The FDA on Monday proposed that vaccination against Covid be recommended on a yearly basis, like the annual flu shot.
Most Americans, including adults and children, could receive one shot a year, eliminating the need for multiple doses and tracking months in between.
As the virus continues to mutate, FDA officials want to rollout an annual strategy in which an updated strain-specific vaccine is developed in the spring for fall rollout. The plan was outlined in a briefing document published Monday.
People who have some immunity from vaccination or previous infection would only need to receive one dose to maintain resilience against the virus. However, elderly or immunocompromised people may require an additional dose for extra protection. Young children who haven’t been exposed to the virus spike protein may also be urged to take two doses.
“This simplification of vaccine composition should reduce complexity, decrease vaccine administration errors due to the complexity of the number of different vial presentations, and potentially increase vaccine compliance by allowing clearer communication,” the FDA said.
The new vaccine plan comes before the FDA’s expert panel will decide Thursday whether Pfizer and Moderna’s bivalent vaccines, which target both the Omicron and the original variants, would be used for all Covid vaccine doses, and not just as boosters, Reuters noted.
Currently, vaccine administration in the U.S. is involved and somewhat convoluted. People in the U.S. today must first receive one dose of the original Covid vaccine, wait at least about three to four weeks, and then receive a second dose. Individuals can then receive a booster shot a few months later.

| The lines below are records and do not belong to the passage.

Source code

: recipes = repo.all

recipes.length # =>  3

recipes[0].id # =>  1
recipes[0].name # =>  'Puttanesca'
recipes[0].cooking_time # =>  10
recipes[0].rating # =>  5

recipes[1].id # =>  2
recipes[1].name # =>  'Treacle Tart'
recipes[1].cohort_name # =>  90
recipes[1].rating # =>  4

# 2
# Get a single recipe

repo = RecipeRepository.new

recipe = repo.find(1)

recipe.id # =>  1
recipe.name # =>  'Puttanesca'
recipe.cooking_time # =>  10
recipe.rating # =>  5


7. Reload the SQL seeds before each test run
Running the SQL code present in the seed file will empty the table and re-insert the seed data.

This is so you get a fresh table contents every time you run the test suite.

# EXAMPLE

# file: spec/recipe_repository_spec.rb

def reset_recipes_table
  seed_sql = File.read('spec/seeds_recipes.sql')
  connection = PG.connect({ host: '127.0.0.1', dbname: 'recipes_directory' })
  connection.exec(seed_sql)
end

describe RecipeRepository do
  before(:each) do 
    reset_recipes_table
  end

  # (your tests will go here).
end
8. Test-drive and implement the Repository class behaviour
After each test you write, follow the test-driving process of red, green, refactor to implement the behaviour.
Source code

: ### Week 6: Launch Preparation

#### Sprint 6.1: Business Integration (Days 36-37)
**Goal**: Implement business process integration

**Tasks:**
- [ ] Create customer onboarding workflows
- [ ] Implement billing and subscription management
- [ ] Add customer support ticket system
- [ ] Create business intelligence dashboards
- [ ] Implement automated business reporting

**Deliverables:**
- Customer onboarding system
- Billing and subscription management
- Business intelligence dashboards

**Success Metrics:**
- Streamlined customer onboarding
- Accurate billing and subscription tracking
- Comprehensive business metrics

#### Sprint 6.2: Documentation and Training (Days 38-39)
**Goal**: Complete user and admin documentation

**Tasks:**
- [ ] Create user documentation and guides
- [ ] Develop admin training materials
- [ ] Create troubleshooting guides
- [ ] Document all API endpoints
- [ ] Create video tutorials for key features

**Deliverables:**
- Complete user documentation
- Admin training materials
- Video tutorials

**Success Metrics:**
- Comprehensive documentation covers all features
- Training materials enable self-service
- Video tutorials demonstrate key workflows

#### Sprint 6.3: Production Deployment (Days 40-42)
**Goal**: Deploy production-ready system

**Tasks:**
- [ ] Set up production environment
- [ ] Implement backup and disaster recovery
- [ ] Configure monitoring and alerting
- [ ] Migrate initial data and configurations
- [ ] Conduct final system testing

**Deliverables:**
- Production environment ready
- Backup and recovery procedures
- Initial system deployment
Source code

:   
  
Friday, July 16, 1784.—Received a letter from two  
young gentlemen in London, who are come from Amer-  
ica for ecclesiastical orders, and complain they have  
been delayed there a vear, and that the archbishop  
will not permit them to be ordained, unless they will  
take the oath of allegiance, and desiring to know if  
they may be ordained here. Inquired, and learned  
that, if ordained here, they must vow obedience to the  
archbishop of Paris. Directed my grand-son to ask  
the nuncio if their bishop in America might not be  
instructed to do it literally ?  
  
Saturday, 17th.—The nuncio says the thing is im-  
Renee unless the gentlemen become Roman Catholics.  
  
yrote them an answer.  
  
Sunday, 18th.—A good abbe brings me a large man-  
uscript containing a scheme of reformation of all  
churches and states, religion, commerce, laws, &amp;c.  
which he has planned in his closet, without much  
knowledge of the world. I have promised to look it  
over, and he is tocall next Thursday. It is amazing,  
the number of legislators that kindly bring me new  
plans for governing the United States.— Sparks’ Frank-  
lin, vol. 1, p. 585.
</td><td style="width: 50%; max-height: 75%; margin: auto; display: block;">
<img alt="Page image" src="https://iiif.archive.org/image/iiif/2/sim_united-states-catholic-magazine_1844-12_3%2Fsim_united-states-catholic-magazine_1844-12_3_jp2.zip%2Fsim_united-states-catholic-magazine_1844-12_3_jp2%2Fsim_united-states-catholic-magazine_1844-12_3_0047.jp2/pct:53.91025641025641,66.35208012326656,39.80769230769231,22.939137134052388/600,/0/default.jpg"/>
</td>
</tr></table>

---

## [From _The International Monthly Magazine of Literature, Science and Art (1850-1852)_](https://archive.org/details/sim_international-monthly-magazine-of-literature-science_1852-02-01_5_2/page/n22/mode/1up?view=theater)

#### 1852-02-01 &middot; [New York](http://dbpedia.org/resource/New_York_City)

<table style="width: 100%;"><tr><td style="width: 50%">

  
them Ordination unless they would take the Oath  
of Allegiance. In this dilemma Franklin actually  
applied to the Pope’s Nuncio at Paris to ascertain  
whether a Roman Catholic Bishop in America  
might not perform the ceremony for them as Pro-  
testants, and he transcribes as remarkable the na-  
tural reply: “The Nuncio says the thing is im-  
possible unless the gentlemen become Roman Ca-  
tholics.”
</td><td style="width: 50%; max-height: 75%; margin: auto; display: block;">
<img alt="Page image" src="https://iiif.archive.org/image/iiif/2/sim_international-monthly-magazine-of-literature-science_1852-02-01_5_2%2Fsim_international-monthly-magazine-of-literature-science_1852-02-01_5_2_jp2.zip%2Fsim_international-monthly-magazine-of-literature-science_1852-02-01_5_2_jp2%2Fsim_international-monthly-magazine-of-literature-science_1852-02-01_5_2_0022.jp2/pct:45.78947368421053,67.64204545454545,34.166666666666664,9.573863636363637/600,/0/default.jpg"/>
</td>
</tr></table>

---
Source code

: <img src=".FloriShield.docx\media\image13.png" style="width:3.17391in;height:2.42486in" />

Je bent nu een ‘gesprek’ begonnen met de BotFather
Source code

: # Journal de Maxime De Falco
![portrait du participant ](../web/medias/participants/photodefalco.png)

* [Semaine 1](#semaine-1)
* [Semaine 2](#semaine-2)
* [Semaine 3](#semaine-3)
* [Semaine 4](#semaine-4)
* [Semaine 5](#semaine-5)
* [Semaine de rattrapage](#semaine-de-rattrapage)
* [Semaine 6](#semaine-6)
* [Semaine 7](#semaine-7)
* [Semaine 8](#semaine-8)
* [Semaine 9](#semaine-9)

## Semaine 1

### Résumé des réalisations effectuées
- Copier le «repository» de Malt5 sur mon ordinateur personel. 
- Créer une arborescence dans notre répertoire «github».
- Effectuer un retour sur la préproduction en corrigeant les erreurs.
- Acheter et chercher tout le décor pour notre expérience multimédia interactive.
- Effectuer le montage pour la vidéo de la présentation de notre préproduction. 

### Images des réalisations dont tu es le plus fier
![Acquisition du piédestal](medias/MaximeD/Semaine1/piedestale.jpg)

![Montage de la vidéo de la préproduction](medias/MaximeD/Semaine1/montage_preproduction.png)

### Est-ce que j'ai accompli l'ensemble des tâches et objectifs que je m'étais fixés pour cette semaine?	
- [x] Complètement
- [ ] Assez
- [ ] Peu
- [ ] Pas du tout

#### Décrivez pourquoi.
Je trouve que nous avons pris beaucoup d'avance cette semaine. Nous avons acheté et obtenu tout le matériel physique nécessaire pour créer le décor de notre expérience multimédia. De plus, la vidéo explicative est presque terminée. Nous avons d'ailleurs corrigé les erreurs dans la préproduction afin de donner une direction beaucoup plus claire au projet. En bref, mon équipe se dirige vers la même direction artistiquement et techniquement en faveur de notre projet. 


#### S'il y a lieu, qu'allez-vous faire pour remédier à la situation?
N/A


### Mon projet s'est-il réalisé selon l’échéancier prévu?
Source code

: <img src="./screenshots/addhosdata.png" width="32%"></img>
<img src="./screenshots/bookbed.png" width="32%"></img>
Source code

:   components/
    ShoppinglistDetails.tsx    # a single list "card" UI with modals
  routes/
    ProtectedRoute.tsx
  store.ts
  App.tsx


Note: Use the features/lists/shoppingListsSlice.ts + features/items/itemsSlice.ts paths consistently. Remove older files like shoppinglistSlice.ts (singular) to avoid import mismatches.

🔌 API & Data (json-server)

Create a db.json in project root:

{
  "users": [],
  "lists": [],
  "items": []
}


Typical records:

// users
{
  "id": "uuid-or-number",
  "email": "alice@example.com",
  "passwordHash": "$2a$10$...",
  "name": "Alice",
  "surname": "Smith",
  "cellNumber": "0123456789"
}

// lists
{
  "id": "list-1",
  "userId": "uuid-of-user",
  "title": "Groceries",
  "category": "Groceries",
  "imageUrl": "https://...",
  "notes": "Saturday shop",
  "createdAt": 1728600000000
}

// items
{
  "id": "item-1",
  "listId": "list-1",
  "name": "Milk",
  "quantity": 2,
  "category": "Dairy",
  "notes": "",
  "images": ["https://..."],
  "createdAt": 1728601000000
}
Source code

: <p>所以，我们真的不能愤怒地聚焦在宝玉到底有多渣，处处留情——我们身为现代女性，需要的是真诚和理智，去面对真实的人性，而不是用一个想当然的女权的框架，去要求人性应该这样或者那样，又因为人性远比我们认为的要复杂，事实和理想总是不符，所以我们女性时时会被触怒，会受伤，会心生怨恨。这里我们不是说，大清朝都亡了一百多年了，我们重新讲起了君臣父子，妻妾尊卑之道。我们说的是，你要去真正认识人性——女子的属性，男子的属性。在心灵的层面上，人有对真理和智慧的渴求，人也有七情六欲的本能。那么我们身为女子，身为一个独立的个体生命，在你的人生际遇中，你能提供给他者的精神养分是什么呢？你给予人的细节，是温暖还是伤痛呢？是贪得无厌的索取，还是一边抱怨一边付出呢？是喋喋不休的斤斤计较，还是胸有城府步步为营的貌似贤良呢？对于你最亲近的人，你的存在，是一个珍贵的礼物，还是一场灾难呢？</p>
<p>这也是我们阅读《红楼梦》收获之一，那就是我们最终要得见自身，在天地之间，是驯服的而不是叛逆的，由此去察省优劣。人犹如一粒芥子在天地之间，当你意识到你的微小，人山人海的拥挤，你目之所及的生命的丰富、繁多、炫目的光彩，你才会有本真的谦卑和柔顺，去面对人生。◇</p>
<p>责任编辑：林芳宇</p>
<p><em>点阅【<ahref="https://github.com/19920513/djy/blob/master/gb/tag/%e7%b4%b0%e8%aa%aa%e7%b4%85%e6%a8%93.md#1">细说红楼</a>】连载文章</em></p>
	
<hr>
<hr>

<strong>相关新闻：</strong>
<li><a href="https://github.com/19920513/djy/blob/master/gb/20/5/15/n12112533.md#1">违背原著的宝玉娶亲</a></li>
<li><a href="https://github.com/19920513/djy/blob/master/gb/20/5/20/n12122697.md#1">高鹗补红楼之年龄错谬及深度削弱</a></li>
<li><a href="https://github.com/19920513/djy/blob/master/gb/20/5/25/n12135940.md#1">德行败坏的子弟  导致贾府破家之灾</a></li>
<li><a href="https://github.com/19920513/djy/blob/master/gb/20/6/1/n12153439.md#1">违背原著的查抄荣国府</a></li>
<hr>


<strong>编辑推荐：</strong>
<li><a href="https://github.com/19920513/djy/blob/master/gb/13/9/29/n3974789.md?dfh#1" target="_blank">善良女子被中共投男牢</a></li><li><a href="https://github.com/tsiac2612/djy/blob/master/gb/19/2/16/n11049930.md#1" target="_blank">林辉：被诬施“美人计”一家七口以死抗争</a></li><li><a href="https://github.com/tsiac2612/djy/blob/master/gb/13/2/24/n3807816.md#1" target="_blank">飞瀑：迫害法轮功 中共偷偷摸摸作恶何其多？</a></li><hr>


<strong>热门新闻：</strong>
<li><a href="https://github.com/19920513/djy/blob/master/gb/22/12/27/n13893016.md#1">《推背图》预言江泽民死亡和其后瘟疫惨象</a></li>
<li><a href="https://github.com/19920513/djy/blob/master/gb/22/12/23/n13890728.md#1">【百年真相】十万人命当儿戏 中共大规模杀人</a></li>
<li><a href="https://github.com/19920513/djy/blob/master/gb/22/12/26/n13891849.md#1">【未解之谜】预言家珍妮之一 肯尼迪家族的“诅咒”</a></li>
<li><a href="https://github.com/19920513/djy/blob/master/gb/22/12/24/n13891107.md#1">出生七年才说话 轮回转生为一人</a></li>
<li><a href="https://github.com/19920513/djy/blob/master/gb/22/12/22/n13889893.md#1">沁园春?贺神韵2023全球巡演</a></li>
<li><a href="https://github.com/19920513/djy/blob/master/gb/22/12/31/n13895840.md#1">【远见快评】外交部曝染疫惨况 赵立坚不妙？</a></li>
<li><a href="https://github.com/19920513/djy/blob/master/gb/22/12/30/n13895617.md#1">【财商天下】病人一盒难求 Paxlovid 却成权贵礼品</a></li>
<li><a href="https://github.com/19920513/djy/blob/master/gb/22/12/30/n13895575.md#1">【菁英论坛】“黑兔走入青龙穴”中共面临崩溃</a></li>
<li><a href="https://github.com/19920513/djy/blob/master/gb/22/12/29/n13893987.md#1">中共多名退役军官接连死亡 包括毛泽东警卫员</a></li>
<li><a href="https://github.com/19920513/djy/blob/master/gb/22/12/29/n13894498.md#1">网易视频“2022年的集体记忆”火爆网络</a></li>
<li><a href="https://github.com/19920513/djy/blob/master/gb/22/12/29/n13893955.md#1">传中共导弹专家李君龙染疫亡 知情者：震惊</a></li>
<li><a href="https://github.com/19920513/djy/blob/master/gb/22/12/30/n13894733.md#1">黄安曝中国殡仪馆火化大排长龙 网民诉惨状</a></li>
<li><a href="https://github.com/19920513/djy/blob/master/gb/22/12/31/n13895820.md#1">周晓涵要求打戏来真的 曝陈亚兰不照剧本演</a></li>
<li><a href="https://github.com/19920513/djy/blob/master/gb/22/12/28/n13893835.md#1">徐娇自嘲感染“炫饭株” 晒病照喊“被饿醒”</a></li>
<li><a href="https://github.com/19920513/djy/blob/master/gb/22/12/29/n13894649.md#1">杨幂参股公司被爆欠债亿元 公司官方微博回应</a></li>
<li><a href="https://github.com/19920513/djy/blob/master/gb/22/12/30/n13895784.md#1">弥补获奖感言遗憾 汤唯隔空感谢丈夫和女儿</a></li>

While over 80 percent of the U.S. population has had at least one vaccine dose, booster uptake has been comparatively low. The FDA’s proposal is an attempt to streamline the process by combining primary and booster vaccinations into a single vaccine composition.
The CDC also may release updates on Thursday about the investigation into the slightly elevated risk of stroke found in individuals aged 65 and older who received Pfizer’s bivalent Omicron booster. The agency’s Vaccine Safety Datalink identified a safety concern, although the other four major databases did not detect the signal. Pfizer and BioNTech later said in a statement that there is “no evidence to conclude that ischemic stroke is associated with the use of the companies’ COVID-19 vaccines,” noting the lack of similar findings on other monitoring systems in the U.S. and across the world.